** What you are asked to do **
Quote verbatim the span of lines that begins the listing below and closes with the line containing "JUL: 2 -> 8".

** Records shown **
|---|

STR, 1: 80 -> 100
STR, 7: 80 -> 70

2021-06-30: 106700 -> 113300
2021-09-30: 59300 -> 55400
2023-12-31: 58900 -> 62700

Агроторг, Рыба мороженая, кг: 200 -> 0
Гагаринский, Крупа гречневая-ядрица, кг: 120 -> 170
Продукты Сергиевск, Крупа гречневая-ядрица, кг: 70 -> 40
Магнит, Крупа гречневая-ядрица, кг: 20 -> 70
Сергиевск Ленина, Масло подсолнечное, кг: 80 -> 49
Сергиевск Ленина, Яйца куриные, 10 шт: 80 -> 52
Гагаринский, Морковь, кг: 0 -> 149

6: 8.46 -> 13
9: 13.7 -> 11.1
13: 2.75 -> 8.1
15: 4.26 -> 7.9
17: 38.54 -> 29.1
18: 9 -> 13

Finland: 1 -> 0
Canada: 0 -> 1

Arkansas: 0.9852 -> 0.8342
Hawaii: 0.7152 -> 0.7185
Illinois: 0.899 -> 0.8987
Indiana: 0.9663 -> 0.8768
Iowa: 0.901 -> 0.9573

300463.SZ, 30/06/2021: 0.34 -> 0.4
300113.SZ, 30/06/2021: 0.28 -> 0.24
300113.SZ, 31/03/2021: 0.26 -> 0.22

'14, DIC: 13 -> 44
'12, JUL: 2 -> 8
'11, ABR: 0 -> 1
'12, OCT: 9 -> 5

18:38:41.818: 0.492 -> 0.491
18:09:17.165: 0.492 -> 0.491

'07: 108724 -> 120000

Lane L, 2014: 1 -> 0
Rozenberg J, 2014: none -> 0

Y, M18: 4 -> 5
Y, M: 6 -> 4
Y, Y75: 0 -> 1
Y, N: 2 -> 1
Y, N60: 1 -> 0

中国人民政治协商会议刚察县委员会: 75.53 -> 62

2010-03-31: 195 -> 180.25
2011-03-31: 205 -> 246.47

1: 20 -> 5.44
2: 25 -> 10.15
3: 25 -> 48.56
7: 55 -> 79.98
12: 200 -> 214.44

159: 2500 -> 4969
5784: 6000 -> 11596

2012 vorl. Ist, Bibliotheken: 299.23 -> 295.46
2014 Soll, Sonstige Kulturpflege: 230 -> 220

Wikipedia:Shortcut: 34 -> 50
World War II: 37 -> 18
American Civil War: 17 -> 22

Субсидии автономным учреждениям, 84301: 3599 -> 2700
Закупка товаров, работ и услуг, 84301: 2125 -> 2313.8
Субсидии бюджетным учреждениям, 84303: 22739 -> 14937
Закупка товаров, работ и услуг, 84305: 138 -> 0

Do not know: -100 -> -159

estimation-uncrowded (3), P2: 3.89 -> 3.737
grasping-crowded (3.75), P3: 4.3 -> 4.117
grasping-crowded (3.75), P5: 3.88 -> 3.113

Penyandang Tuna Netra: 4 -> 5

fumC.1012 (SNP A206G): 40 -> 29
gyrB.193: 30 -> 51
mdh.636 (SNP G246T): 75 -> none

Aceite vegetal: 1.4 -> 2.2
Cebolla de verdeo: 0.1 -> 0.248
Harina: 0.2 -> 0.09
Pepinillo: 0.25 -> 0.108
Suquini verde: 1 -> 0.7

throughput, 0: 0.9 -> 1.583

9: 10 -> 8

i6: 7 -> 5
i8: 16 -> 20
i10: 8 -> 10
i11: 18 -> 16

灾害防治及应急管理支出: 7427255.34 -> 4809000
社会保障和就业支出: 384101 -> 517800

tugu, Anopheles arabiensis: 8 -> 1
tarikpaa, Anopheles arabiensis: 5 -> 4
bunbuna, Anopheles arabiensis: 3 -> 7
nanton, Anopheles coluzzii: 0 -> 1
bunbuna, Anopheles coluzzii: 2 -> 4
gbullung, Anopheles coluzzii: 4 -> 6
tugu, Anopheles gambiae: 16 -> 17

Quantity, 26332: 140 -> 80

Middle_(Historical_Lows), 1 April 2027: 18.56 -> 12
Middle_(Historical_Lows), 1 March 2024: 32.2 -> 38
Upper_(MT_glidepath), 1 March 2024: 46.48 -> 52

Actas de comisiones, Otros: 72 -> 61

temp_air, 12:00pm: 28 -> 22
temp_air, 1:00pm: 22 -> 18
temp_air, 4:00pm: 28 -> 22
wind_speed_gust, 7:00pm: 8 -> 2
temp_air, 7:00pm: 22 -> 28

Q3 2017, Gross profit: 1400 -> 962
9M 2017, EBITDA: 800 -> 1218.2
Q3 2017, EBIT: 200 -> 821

|---|

** Output of the task **
STR, 1: 80 -> 100
STR, 7: 80 -> 70

2021-06-30: 106700 -> 113300
2021-09-30: 59300 -> 55400
2023-12-31: 58900 -> 62700

Агроторг, Рыба мороженая, кг: 200 -> 0
Гагаринский, Крупа гречневая-ядрица, кг: 120 -> 170
Продукты Сергиевск, Крупа гречневая-ядрица, кг: 70 -> 40
Магнит, Крупа гречневая-ядрица, кг: 20 -> 70
Сергиевск Ленина, Масло подсолнечное, кг: 80 -> 49
Сергиевск Ленина, Яйца куриные, 10 шт: 80 -> 52
Гагаринский, Морковь, кг: 0 -> 149

6: 8.46 -> 13
9: 13.7 -> 11.1
13: 2.75 -> 8.1
15: 4.26 -> 7.9
17: 38.54 -> 29.1
18: 9 -> 13

Finland: 1 -> 0
Canada: 0 -> 1

Arkansas: 0.9852 -> 0.8342
Hawaii: 0.7152 -> 0.7185
Illinois: 0.899 -> 0.8987
Indiana: 0.9663 -> 0.8768
Iowa: 0.901 -> 0.9573

300463.SZ, 30/06/2021: 0.34 -> 0.4
300113.SZ, 30/06/2021: 0.28 -> 0.24
300113.SZ, 31/03/2021: 0.26 -> 0.22

'14, DIC: 13 -> 44
'12, JUL: 2 -> 8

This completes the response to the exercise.